Less than 1% of the electricity generated in Pennsylvania comes from the sun today, but utility-grade solar energy production is expected to explode 288% to 3,321.62 megawatts between 2023 and 2028, according to the Washington, D.C.-based nonprofit Solar Energy Industries Association. In 2023 alone, utility-scale solar capacity in Pennsylvania increased four-fold to exceed 800 megawatts, enough to light 400,000 homes.

Some residents worry the developments will hurt property values, which developers dispute.

Residents line up to speak at a supervisors meeting on solar farms last month in Jefferson Township, Washington County. (Lucy Schaly/Post/Gazette)

“I don’t have a mansion in any sense, but it’s my home,” said Brenda Coughenour, 71, who lives in a one-story, 100-year-old house with vinyl siding in Smith Township, near a proposed 118-acre solar farm. “That’s all I have.

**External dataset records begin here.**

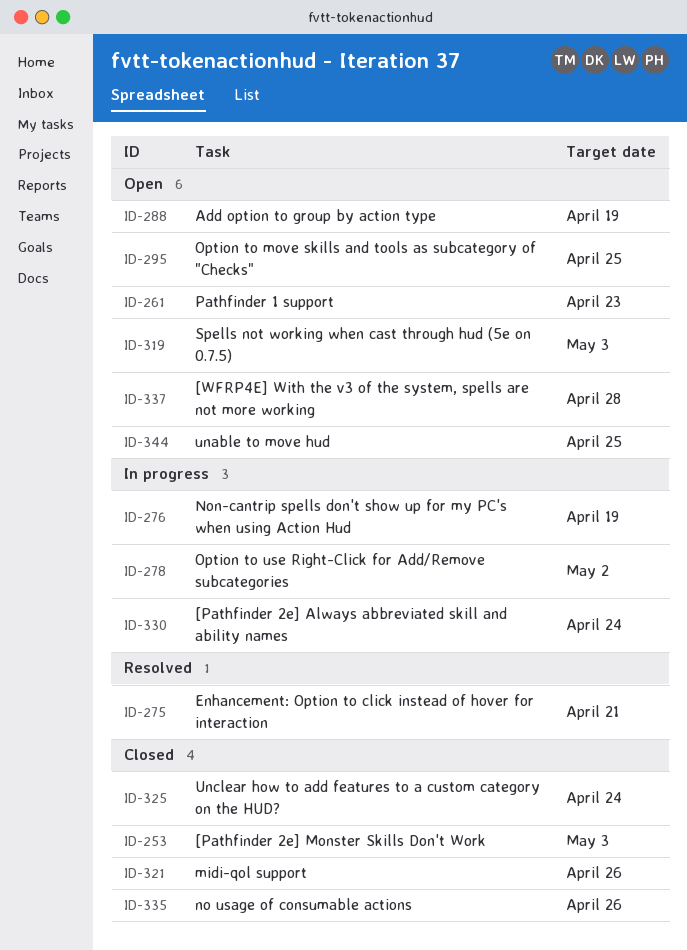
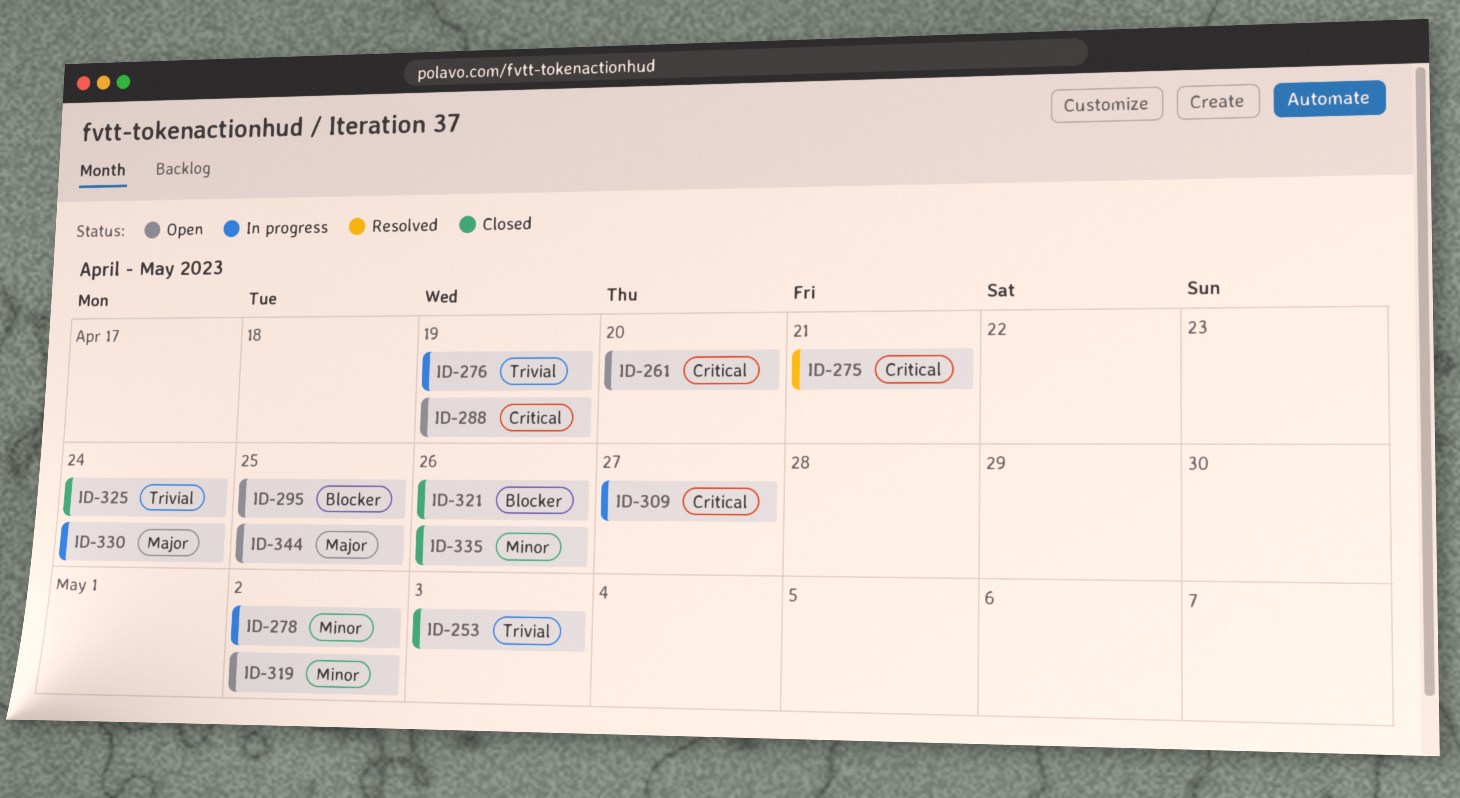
ID-261, due: Apr 23 -> Apr 20
ID-309: none -> present
ID-319, due: May 3 -> May 2
ID-337: present -> none

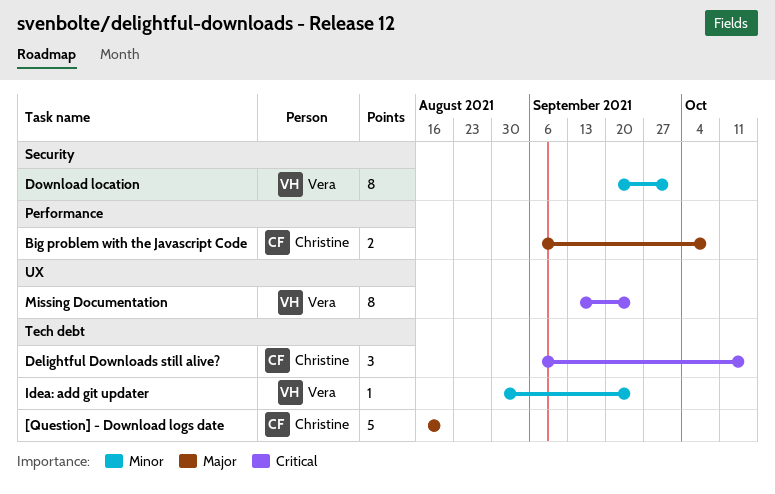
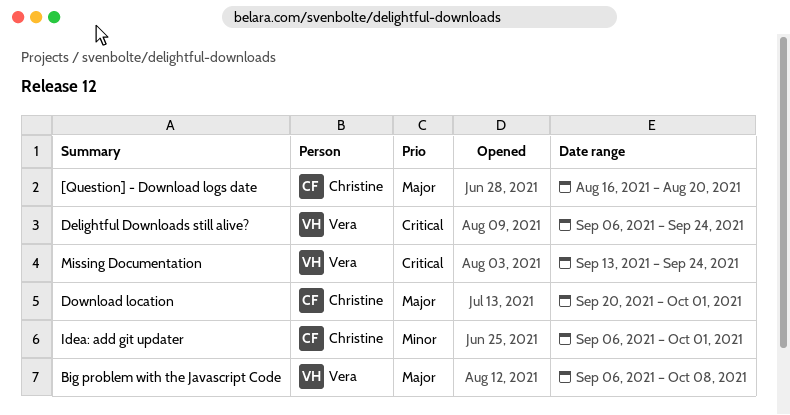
Big problem with the Javascript Code, owner: Christine -> Vera
Delightful Downloads still alive?, owner: Christine -> Vera
Delightful Downloads still alive?, due: Oct 15 -> Sep 24
Download location, owner: Vera -> Christine
Download location, priority: Minor -> Major
Idea: add git updater, owner: Vera -> Christine
Idea: add git updater, start: Aug 30 -> Sep 6
Idea: add git updater, due: Sep 24 -> Oct 1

We have homes here. How can you do this? They’re preying on these small communities.”

Tensions between solar developers, municipal officials and residents have turned particularly testy in Washington County, an hour and a half southwest of Pittsburgh, minutes from the West Virginia state line.

“I got a question for you,” one woman shouted at a Jefferson planning commission meeting in September, held at the local fire hall set up with rows of metal folding chairs. “How do you sleep at night?”

“Does this help the community at all?” another woman yelled.

The community of Avella, Pa., is among a cluster of Washington County communities considering solar restrictions. Avella is also just six miles from where the 100-acre solar farm is planned in Jefferson Township, Washington County. (Tim Robbibaro/For the Post-Gazette))

Planning commission chair Alan B. Gould lamented the attacks that board members have endured since the spring as rules for solar farms were being hammered out during tense public meetings.

“Some are our neighbors, some are even family members,” Mr. Gould, 88, who joined the planning commission when Lyndon Johnson was in the White House, said about the board critics. “Called a liar after all this time — it hurts.

“This has gone sideways.”

Mr. Gould said he and another planner have considered quitting the board. Other municipal officials are also feeling the heat.

On Sept. 17, after an evening of resident shouting and tearful pleas to “protect future generations,” Jefferson Township board Chair Chris Lawrence unexpectedly stood and declared, “It’s 9:05 and I resign from the Jefferson Township Board of Supervisors.”

He has since rescinded his resignation.

“I’ve been harassed, I’ve been accused of lying,” Mr. Lawrence told a standing-room-only crowd at the firehall a few weeks later. “You have no idea of the hell I’ve had.”

Solar development pressures in rural areas are likely to intensify in the years to come as the federal government struggles to meet clean energy goals by 2050. The Department of Energy estimates that more than 10 million acres of solar development will be needed to reach that goal — 80% of which could be sited on agricultural lands, according to the American Farmland Trust, a Washington, D.C.-based nonprofit that protects farmland and ranches.

The sun offers the cleanest, most abundant and renewable energy source, with enough sunlight shining on the continental U.S. in five minutes to satisfy the country’s electricity needs for an entire month, while the cost of developing utility-scale solar energy systems has fallen 59% over the past decade, according to the Solar Energy Industries Association.

The Inflation Reduction Act, which is investing hundreds of billions of dollars in clean energy, electric vehicles and tax credits, has sparked a nearly four-fold jump in solar module manufacturing capacity since the law was enacted in 2022.

But the generational shift in energy policy is stoking longstanding suspicions among some rural Pennsylvanians that investors are exploiting country folk to keep the lights on in city office towers. That rural America is — yet again — being made the sacrificial lamb to urban areas when the disparities of rural life already include shorter lives, higher rates of joblessness and poorer access to health care services.